▸ **Exercise details**
What's needed is an exact copy of all the data below, without pictures.

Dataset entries
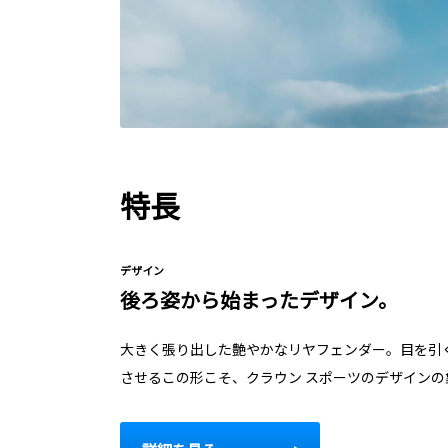
特長
デザイン
後ろ姿から始まったデザイン。
大きく張り出した艶やかなリヤフェンダー。目を引
させるこの形こそ、クラウン スポーツのデザインの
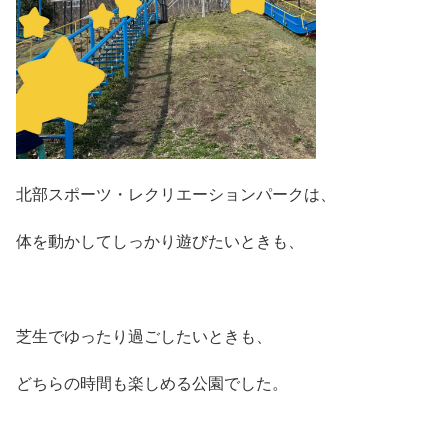
北部スポーツ・レクリエーションパークは、
体を動かしてしっかり遊びたいときも、
芝生でゆったり過ごしたいときも、
どちらの時間も楽しめる公園でした。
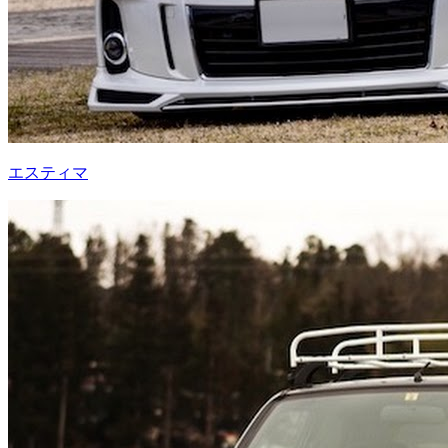
エスティマ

▸ **Solution to the problem**
特長
デザイン
後ろ姿から始まったデザイン。
大きく張り出した艶やかなリヤフェンダー。目を引
させるこの形こそ、クラウン スポーツのデザインの
北部スポーツ・レクリエーションパークは、
体を動かしてしっかり遊びたいときも、
芝生でゆったり過ごしたいときも、
どちらの時間も楽しめる公園でした。
エスティマ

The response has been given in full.